Division de la Presse et de l'Information

COMMUNIQUE DE PRESSE nº 53/00

13 juillet 2000

Affaire C-423/98

Alfredo Albore

DES IMPÉRATIFS DE DÉFENSE DU TERRITOIRE NATIONAL NE PEUVENT PAS, EN L'ABSENCE DE RISQUES RÉELLEMENT DÉMONTRÉS, JUSTIFIER UNE DISCRIMINATION À L'ÉGARD DES RESSORTISSANTS DES AUTRES ÉTATS MEMBRES POUR L'ACCÈS À LA PROPRIÉTÉ


La liberté de circulation des capitaux s'oppose à la nécessité pour les seuls ressortissants communautaires non résidents d'obtenir une autorisation administrative pour l'acquisition d'un bien foncier situé dans une zone du territoire national déclarée d'importance militaire

Messieurs HELLER et KRAAS, ressortissants allemands, ont acquis des immeubles à Barano, sur l'île d'Ischia en Italie. Cette zone a été déclarée "d'importance militaire" .

Souhaitant inscrire cet achat au registre foncier italien, ils se sont adressés à son conservateur.

Ce dernier a refusé de satisfaire à leur demande d'enregistrement en se fondant sur une loi italienne qui impose aux acquéreurs étrangers de biens immobiliers, lorsque l'immeuble se situe, notamment, dans une zone déclarée "d'importance militaire", d'obtenir une approbation administrative préalable.

M. Albore, notaire de la vente, a demandé que cette loi, qu'il estime discriminatoire à l'égard des étrangers dans la mesure où elle institue un régime favorable aux Italiens, ne soit pas appliquée.

Le Tribunal de Naples a rejeté cette demande. M.Albore a alors saisi la Cour d'appel de Naples.

Cette dernière, estimant que la législation italienne pourrait, éventuellement, s'avérer contradictoire avec la réglementation communautaire, a décidé de surseoir à statuer et d'interroger la Cour de justice des Communautés européennes sur la compatibilité de la législation italienne avec le droit communautaire.

La Cour rappelle, tout d'abord, qu'il ne peut être dérogé au principe communautaire de liberté d'établissement qu'en invoquant des motifs liés à l'ordre public ou à la sécurité publique. La mesure dérogatoire adoptée doit alors être proportionnée aux risques encourus et ne doit pas constituer un moyen de discrimination arbitraire ou une restriction déguisée à la libre circulation des capitaux.

L'Italie invoque des justifications liées à la défense du territoire national.

La Cour estime qu'un État membre ne peut pas simplement invoquer des impératifs de défense du territoire national pour justifier une discrimination à l'encontre des ressortissants des autres États-membres pour l'accès à la propriété des immeubles sur le territoire national.
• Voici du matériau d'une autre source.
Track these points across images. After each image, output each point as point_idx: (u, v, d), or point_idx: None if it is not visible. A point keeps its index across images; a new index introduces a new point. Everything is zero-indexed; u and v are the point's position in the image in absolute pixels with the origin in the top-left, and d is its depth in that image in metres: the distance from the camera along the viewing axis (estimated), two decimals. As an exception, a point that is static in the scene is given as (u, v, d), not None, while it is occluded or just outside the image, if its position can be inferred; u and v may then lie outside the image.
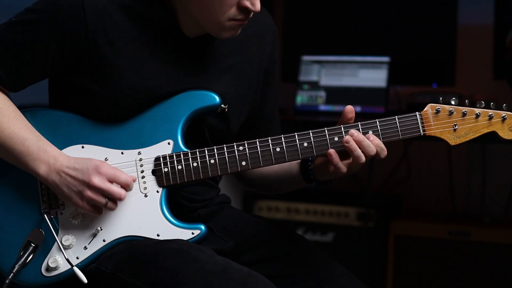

Elle rappelle que les exigences de la sécurité publique ne peuvent justifier des dérogations à la liberté des mouvements de capitaux que dans la mesure où cette législation est appropriée et nécessaire pour atteindre le but recherché.

Ainsi, en cas de risques réels, concrets et graves à l'encontre de la sécurité publique (y compris les intérêts militaires), un État peut adopter de telles mesures, s'il démontre pour chacune des zones concernées, que la mesure en cause est limitée au strict nécessaire .

La Cour n'estime pas disposer d'assez d'éléments pour apprécier la situation de l'Ile d'Ischia. Elle considère, dans ces conditions, qu'il revient à la juridiction nationale de se prononcer sur l'existence ou l'absence de justifications suffisantes qui seraient susceptibles de permettre, au regard du droit communautaire, une discrimination à l'égard des ressortissants non italiens.

Document non officiel à l'usage de la presse - ne lie pas la Cour de justice. Langues disponibles: français, italien.